Exception raised when content negotiation fails.

exception paperfetcher.exceptions.DatasetError

Bases: Exception

Exception raised when an incorrect operation is performed on a dataset.

exception paperfetcher.exceptions.QueryError

Bases: Exception

Exception raised when query fails.

exception paperfetcher.exceptions.RISParsingError

Bases: Exception

Exception raised when RIS parsing fails.

exception paperfetcher.exceptions.SearchError

Bases: Exception

Exception raised when search fails.

paperfetcher.handsearch module

Classes to fetch all journal works (articles) matching a set of keywords and within a given date range by querying various APIs.

class paperfetcher.handsearch.CrossrefSearch(ISSN='', type='journal-article', keyword_list=None, from_date=None, until_date=None, batch_size=20, sort_order='desc')

Bases: object

Retrieves all works from a journal, given its ISSN, which match a set of keywords and are within a date range.

Calling a CrossrefSearch object performs the search. A search object can be called with the arguments display_progress_bar (True/False; default=True) to toggle the display of a search progress bar, select (True/False; default=False), and select_fields (list) to query only a subset of metadata for each journal article.

If select is False, a full (memory and time intensive) search is performed, fetching all metadata associated with each journal work.

If select is True, a subset of fields to fetch can be specified using the select_fields parameter. Check the Crossref REST API doc for details on which field names are permissible.

Note

Performing a search with no keywords and select=False can be very time- and memory- intensive. The search object will complain when such a search is performed.

Parameters

ISSN (str) – Journal (web) ISSN.
type (str) – Type of works to fetch (default=”journal-article”).
keyword_list (list) – List of keywords (str) to query with (default=None).
from_date (str) – Fetch articles published from (and after) this date (format=”YYYY-MM-DD”, default=None).
until_date (str) – Fetch articles published until this date (format=”YYYY-MM-DD”, default=None).
batch_size (int) – Number of works to fetch in each batch (default=20).
sort_order (str) – Order in which to sort works by date (“asc” or “desc”, default=”desc”).

ISSN

Journal (web) ISSN.

Type: str

type

Type of works to fetch (default=”journal-article”).

Type: str

keyword_list

List of keywords (str) to query with.

Type: list

from_date

Fetch articles published from (and after) this date (format=”YYYY-MM-DD”).

Type: str

until_date

Fetch articles published until this date (format=”YYYY-MM-DD”).

Type: str

batch_size

Number of works to fetch in each batch (default=20).

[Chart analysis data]
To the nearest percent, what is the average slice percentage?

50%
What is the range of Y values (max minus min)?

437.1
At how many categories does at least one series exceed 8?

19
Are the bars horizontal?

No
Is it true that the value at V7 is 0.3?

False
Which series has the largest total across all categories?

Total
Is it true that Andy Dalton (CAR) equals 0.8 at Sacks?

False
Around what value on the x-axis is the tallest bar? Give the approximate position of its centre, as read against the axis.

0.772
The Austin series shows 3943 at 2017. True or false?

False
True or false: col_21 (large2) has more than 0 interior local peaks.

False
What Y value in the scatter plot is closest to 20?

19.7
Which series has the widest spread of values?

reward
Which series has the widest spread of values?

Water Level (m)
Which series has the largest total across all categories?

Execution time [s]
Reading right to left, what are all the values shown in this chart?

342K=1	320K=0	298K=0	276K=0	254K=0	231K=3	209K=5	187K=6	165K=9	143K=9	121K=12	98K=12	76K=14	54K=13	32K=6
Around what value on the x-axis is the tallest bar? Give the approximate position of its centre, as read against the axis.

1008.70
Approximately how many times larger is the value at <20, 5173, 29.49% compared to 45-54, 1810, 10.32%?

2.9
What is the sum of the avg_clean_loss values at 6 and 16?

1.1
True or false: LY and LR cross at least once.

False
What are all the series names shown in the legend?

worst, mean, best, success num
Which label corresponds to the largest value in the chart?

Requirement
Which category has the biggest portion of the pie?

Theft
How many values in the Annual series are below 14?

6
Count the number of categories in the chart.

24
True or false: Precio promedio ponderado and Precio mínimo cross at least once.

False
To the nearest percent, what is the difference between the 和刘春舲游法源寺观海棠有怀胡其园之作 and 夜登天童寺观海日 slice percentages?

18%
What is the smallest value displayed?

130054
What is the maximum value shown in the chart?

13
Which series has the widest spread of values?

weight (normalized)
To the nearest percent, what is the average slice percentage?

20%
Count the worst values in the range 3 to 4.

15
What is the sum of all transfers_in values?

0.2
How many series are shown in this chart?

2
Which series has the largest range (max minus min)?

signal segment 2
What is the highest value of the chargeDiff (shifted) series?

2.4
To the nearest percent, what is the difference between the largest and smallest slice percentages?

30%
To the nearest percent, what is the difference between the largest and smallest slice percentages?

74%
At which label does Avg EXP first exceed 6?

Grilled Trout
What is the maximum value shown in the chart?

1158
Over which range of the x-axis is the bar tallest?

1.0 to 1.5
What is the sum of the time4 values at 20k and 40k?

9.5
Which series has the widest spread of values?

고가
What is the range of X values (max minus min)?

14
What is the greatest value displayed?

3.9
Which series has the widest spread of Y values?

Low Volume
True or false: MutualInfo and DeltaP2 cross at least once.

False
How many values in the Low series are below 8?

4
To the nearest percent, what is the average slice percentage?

* _Tasks_
[1] List the full names of the exception classes declared in the paperfetcher documentation.
[2] Repeat the passage of the paperfetcher documentation that starts at the words "If select is True, a" and ends after the words "search is performed.".
Rely only on the paperfetcher documentation when you respond.

* _Task solutions_
[1]
paperfetcher.exceptions.DatasetError
paperfetcher.exceptions.QueryError
paperfetcher.exceptions.RISParsingError
paperfetcher.exceptions.SearchError

[2]
If select is True, a subset of fields to fetch can be specified using the select_fields parameter. Check the Crossref REST API doc for details on which field names are permissible.

Note

Performing a search with no keywords and select=False can be very time- and memory- intensive. The search object will complain when such a search is performed.